▼

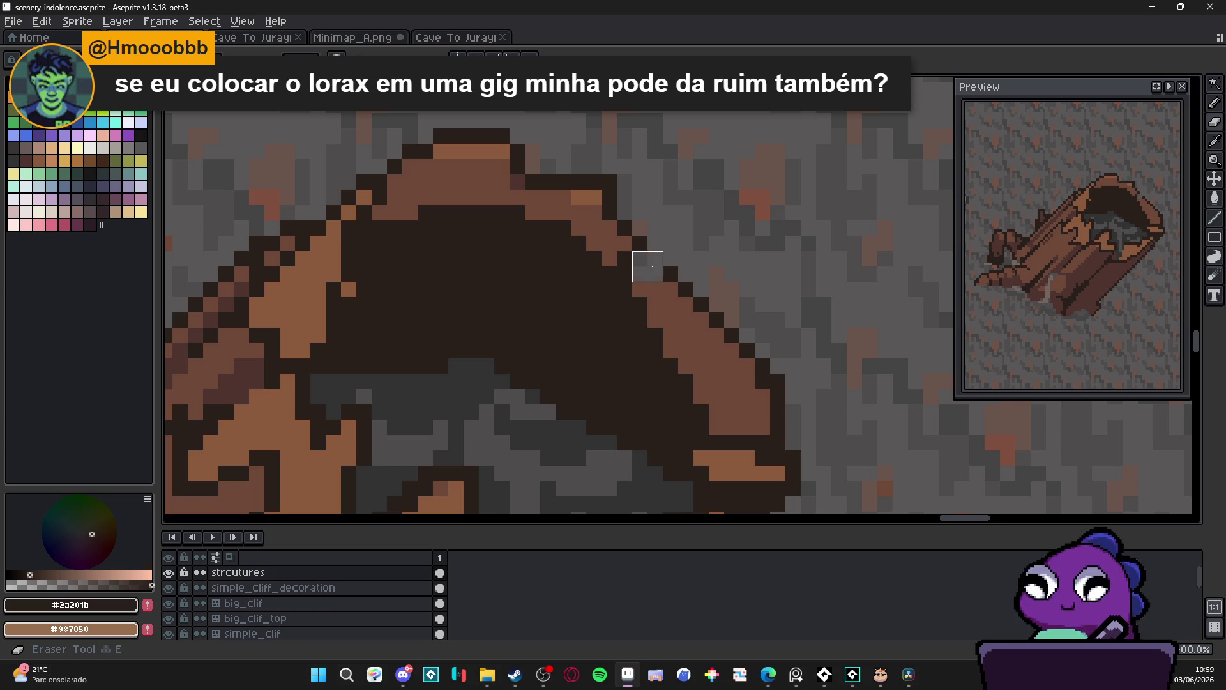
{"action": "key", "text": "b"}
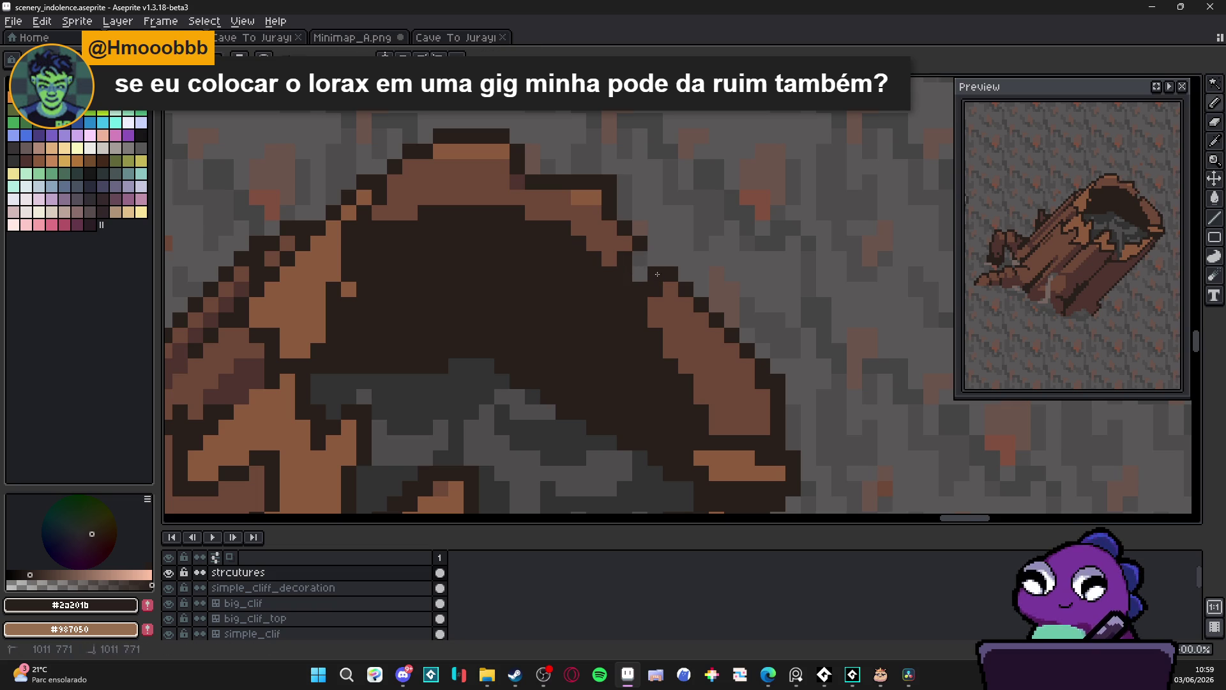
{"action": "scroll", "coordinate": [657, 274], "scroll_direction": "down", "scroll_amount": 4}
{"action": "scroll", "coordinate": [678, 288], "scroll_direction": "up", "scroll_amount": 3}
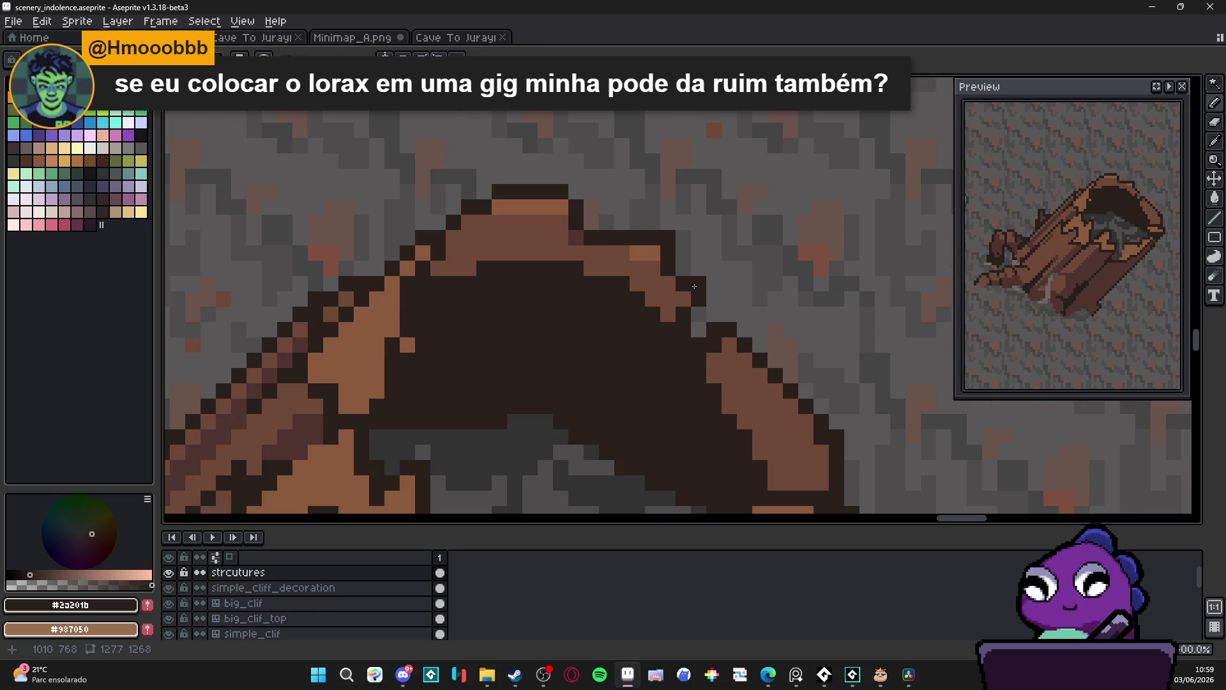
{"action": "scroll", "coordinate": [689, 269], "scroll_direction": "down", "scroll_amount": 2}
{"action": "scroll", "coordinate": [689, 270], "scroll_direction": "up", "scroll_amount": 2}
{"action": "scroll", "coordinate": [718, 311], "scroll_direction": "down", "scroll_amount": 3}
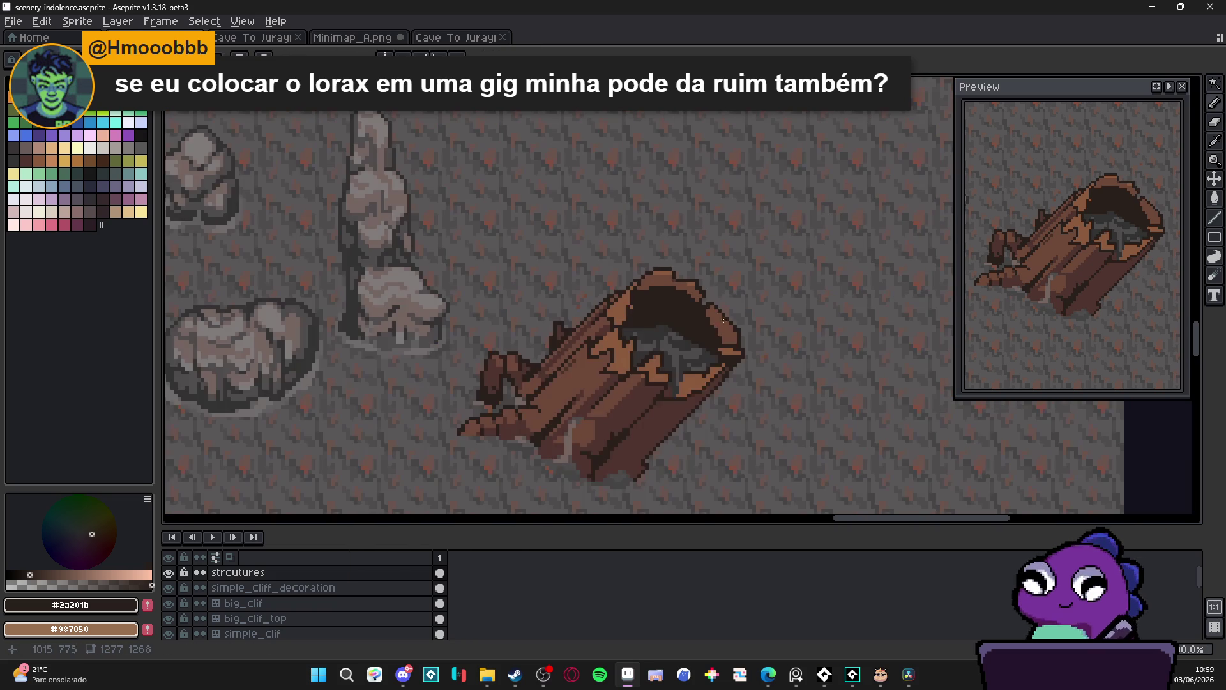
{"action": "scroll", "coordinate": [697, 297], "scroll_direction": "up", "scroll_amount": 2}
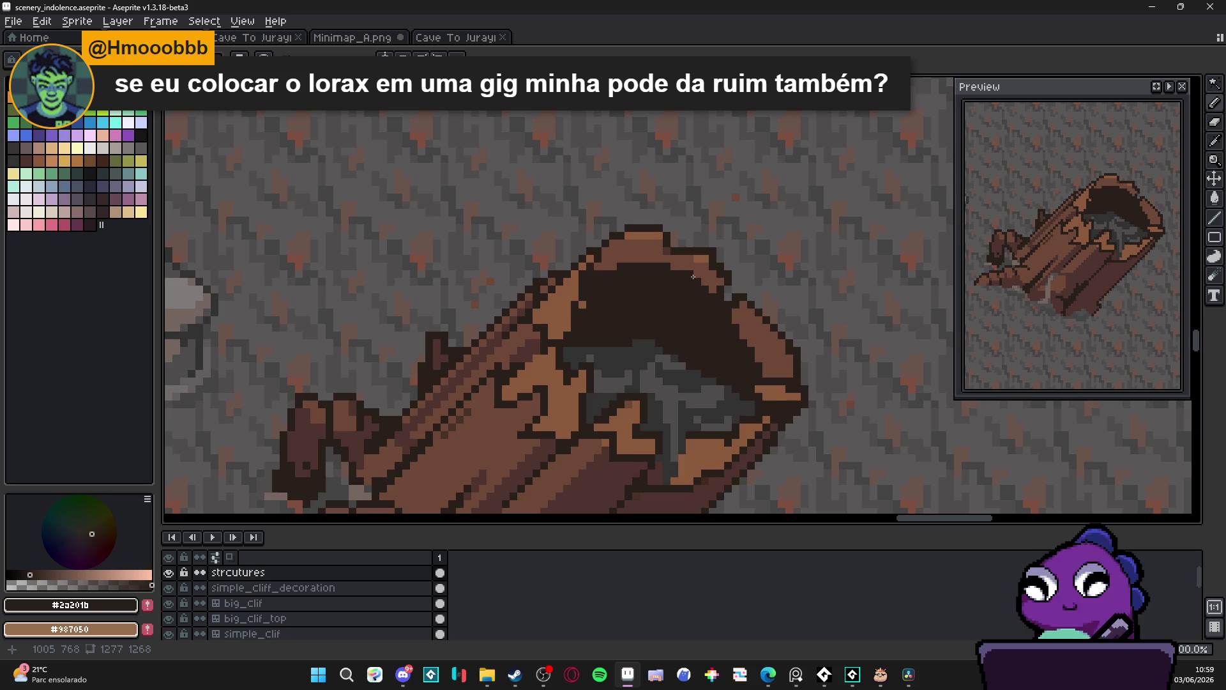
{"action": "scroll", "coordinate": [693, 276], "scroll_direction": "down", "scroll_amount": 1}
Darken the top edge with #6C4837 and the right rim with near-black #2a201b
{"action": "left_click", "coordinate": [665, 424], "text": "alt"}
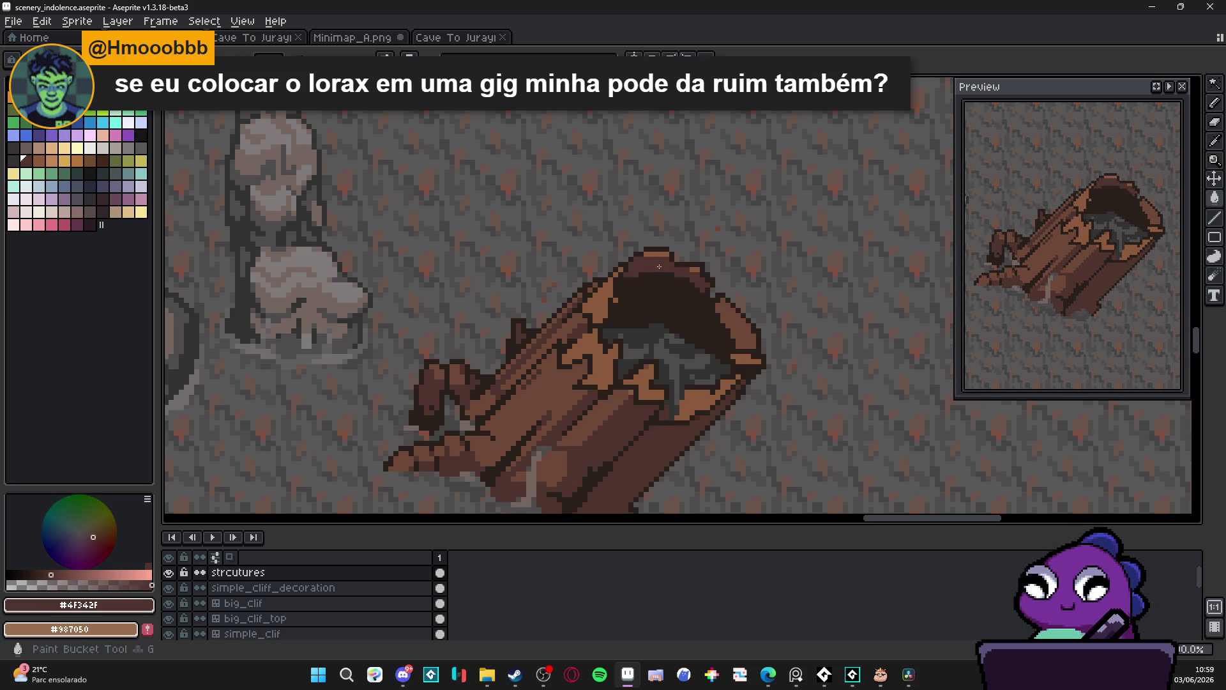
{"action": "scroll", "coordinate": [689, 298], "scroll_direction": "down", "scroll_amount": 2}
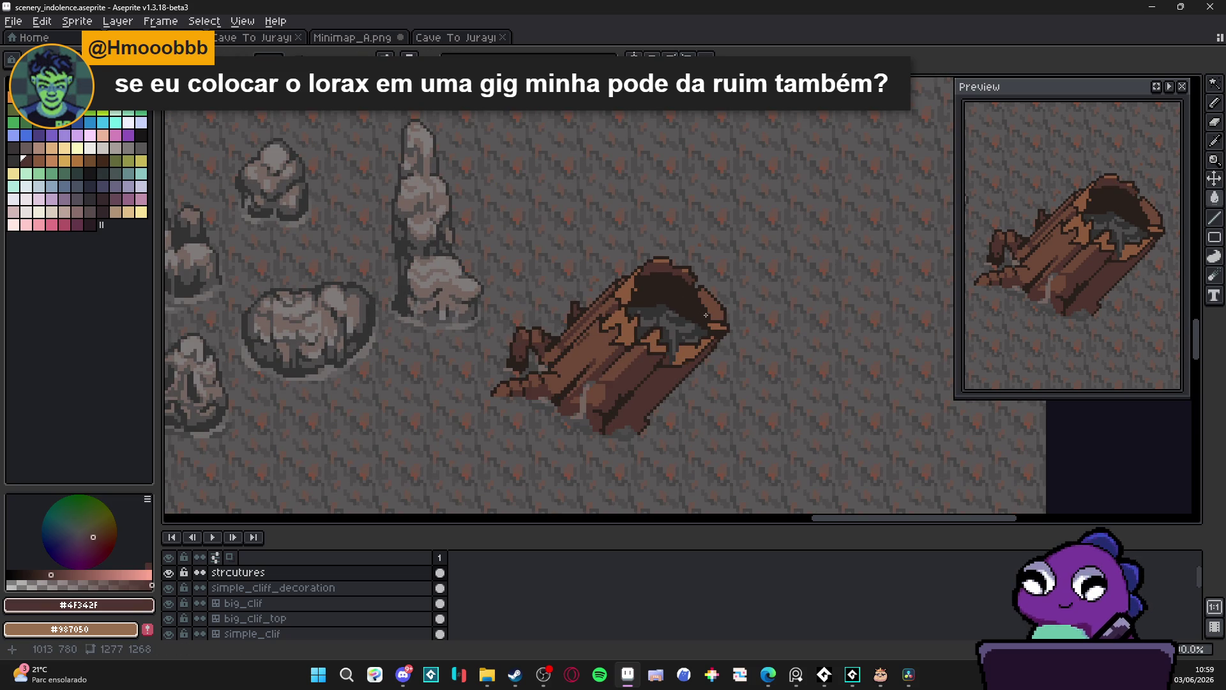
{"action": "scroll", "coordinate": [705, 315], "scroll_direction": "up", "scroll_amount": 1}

▲

Gather from the data above every line with the string "text".

#### [Reply]
{"action": "key", "text": "b"}
{"action": "left_click", "coordinate": [665, 424], "text": "alt"}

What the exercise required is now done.